How Indian Culinary Heritage Influenced Global Food Through Colonisation?
Updated : August 17, 2021 11:08 IST
We all know that Indian cuisine influences the culinary heritages of all the countries that have colonized it. But do you know that this fact is the other way round too?
From the British to the Dutch and the Portuguese to the Danes, India was colonized by many countries over the centuries. The colonizers highly influenced India’s culture, social structure and political background. Colonizer’s influence is extensively seen in the Indian culinary heritage, too and is quite evident. But a few of us are aware of India’s influence on the culinary heritage of all these countries. The global cuisine is as influenced by India as the colonizers influence India’s culture.
The Britishers ruled India for the longest time and brought significant changes in every sphere, including the country's culinary culture. The British popularized many spices which are used in the mainstream culinary heritage today. But the Britishers took as much as they gave.
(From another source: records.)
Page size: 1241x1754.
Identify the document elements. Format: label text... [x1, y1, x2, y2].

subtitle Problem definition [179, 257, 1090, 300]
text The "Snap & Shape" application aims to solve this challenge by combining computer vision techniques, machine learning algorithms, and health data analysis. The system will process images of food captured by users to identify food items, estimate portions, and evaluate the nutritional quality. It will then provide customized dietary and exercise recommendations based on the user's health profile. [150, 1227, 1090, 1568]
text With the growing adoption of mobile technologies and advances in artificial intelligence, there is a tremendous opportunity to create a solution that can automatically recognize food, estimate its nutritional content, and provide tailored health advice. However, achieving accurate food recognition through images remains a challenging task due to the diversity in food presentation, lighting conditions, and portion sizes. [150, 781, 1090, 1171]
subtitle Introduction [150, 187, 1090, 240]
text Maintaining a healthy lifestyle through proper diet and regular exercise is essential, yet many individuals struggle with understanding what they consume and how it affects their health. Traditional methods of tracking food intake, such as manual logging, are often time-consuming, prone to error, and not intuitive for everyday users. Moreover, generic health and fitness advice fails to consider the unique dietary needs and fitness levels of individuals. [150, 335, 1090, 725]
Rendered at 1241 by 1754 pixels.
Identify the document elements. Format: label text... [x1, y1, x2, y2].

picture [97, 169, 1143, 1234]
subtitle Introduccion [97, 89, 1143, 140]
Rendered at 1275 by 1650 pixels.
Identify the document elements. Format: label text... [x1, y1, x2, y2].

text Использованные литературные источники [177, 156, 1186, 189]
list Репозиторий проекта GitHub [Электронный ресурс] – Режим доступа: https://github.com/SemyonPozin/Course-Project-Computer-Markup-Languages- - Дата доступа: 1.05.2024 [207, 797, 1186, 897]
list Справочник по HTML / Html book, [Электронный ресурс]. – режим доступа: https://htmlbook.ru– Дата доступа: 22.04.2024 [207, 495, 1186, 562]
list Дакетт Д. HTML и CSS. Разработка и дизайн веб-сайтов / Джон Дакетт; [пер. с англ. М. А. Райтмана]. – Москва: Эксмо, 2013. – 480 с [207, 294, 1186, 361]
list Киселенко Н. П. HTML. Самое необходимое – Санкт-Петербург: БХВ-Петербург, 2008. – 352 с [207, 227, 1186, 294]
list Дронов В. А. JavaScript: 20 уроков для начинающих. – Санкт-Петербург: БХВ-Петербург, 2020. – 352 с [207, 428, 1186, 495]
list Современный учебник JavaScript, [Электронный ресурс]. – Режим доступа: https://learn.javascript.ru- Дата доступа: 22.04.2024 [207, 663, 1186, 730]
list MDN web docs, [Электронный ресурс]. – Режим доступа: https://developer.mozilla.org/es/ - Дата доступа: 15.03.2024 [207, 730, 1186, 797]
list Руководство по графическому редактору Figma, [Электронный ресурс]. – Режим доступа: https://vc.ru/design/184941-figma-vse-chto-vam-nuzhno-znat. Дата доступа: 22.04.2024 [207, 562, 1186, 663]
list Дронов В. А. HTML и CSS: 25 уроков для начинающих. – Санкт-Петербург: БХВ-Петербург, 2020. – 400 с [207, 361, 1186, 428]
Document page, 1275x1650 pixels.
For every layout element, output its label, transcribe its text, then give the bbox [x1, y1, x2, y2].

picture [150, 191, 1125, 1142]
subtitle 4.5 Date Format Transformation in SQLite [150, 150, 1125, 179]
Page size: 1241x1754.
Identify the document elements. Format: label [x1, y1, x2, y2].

Very few people know that the British Kedgeree has its origin in the Indian Khichdi. The British were impressed by the nutrients filled in rice and the attractive garnishes Indians used in every dish. Khichdi is the best representation of these two attributes and thus travelled with the Britishers and is surviving till now. Khichdi and the Britishers also took south India’s rasam and made their version in the name of Mulligatawny soup which has the same components and flavour profile as rasam.
The British and the French also extracted Indian flavours and ingredients and made their versions of them. One such dish is pork Vadouvan is believed to have its roots in Tamil Vadagam. These are spiced lentil balls that are sun-dried in peak summers. The Portuguese took Tamil Kanji and Goan Pez and made their Canja De Galinha. Thinking about Chinese Congee now? Read how Tamil Kanji and Chinese Congee are interrelated here. The Portuguese Chamucas are also believed to have been derived from prawn samosas of Goa.
Indian cuisine is distinct in its way, and its influence is seen in all parts of the world. From pub food to fine dining, global cuisine has Indian spices, cooking styles and flavours. So it is indeed surprising to see that Indian-origin foods have been surviving and loved by the colonizing countries to date. And why not? After all, Indian cuisine is made maska maarke for everyone to eat ungliyaan chaat ke.